(Stored data entries)

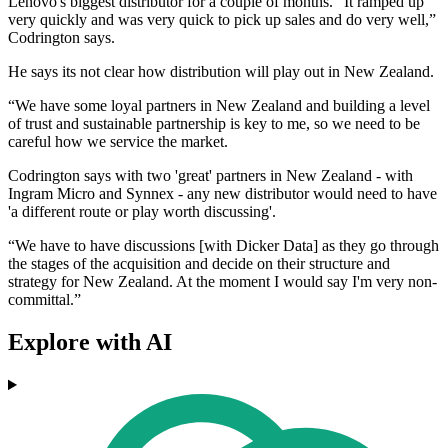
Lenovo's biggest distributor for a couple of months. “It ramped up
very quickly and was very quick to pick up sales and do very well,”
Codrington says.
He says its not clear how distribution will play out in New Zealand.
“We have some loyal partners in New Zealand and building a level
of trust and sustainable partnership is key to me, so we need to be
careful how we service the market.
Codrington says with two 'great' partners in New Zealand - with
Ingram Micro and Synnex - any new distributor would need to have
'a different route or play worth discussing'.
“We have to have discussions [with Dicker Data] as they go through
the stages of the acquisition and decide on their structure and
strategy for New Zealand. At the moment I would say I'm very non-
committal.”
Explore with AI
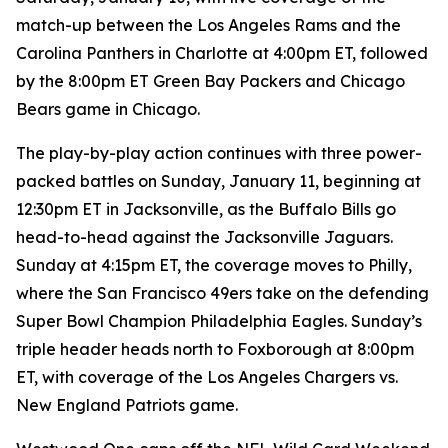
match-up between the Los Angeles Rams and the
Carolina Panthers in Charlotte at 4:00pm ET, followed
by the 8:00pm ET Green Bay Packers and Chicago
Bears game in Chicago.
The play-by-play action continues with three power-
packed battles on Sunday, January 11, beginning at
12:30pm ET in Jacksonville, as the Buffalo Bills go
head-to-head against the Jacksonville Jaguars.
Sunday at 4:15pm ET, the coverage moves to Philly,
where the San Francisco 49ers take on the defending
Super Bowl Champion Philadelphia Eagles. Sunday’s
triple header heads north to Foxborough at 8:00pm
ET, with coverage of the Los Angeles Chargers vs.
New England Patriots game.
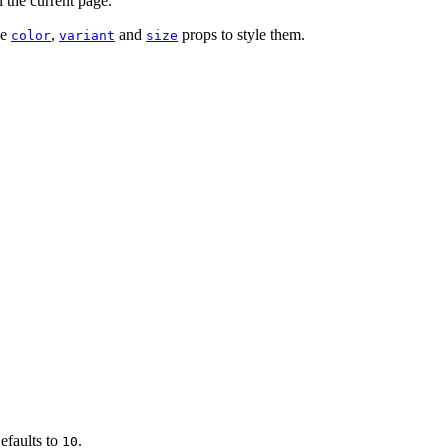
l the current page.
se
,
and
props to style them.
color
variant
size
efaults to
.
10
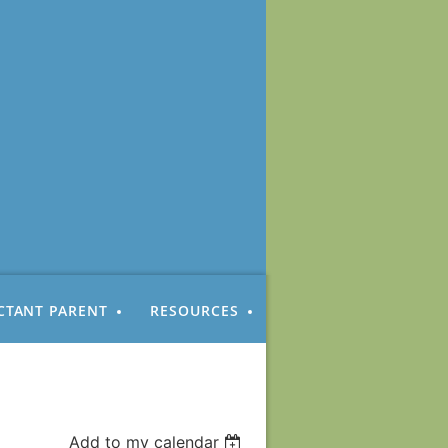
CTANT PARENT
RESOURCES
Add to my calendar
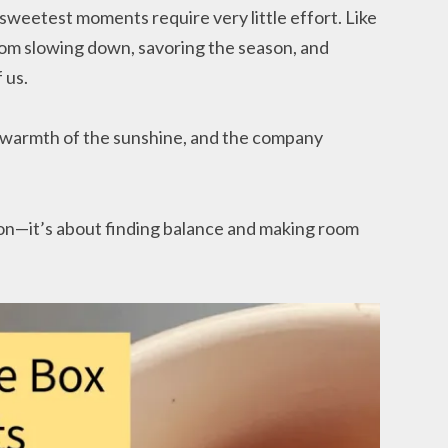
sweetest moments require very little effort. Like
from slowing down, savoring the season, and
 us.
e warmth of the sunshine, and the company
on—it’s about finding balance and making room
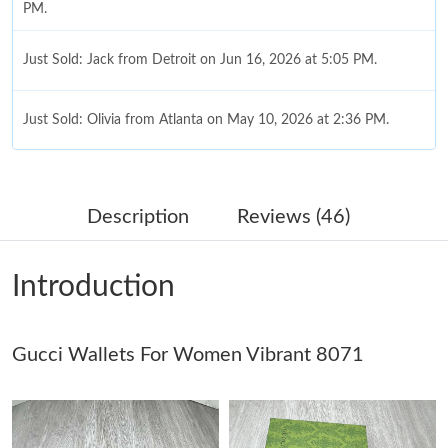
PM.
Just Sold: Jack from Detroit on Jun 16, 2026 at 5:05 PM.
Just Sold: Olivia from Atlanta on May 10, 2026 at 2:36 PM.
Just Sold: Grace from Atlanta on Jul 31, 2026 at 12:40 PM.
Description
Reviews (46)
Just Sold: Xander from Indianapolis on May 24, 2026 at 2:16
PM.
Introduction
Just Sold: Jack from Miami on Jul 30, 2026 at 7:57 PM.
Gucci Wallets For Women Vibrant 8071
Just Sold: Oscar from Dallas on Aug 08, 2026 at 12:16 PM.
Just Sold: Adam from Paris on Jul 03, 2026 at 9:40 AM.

- Work request:
Please write out the text read from every one of the records above, line for line and without changes, leaving out the picture markers.

- Output for this exercise:
Lenovo's biggest distributor for a couple of months. “It ramped up
very quickly and was very quick to pick up sales and do very well,”
Codrington says.
He says its not clear how distribution will play out in New Zealand.
“We have some loyal partners in New Zealand and building a level
of trust and sustainable partnership is key to me, so we need to be
careful how we service the market.
Codrington says with two 'great' partners in New Zealand - with
Ingram Micro and Synnex - any new distributor would need to have
'a different route or play worth discussing'.
“We have to have discussions [with Dicker Data] as they go through
the stages of the acquisition and decide on their structure and
strategy for New Zealand. At the moment I would say I'm very non-
committal.”
Explore with AI
match-up between the Los Angeles Rams and the
Carolina Panthers in Charlotte at 4:00pm ET, followed
by the 8:00pm ET Green Bay Packers and Chicago
Bears game in Chicago.
The play-by-play action continues with three power-
packed battles on Sunday, January 11, beginning at
12:30pm ET in Jacksonville, as the Buffalo Bills go
head-to-head against the Jacksonville Jaguars.
Sunday at 4:15pm ET, the coverage moves to Philly,
where the San Francisco 49ers take on the defending
Super Bowl Champion Philadelphia Eagles. Sunday’s
triple header heads north to Foxborough at 8:00pm
ET, with coverage of the Los Angeles Chargers vs.
New England Patriots game.
l the current page.
se
,
and
props to style them.
color
variant
size
efaults to
.
10
CTANT PARENT
RESOURCES
Add to my calendar
sweetest moments require very little effort. Like
from slowing down, savoring the season, and
 us.
e warmth of the sunshine, and the company
on—it’s about finding balance and making room
PM.
Just Sold: Jack from Detroit on Jun 16, 2026 at 5:05 PM.
Just Sold: Olivia from Atlanta on May 10, 2026 at 2:36 PM.
Just Sold: Grace from Atlanta on Jul 31, 2026 at 12:40 PM.
Description
Reviews (46)
Just Sold: Xander from Indianapolis on May 24, 2026 at 2:16
PM.
Introduction
Just Sold: Jack from Miami on Jul 30, 2026 at 7:57 PM.
Gucci Wallets For Women Vibrant 8071
Just Sold: Oscar from Dallas on Aug 08, 2026 at 12:16 PM.
Just Sold: Adam from Paris on Jul 03, 2026 at 9:40 AM.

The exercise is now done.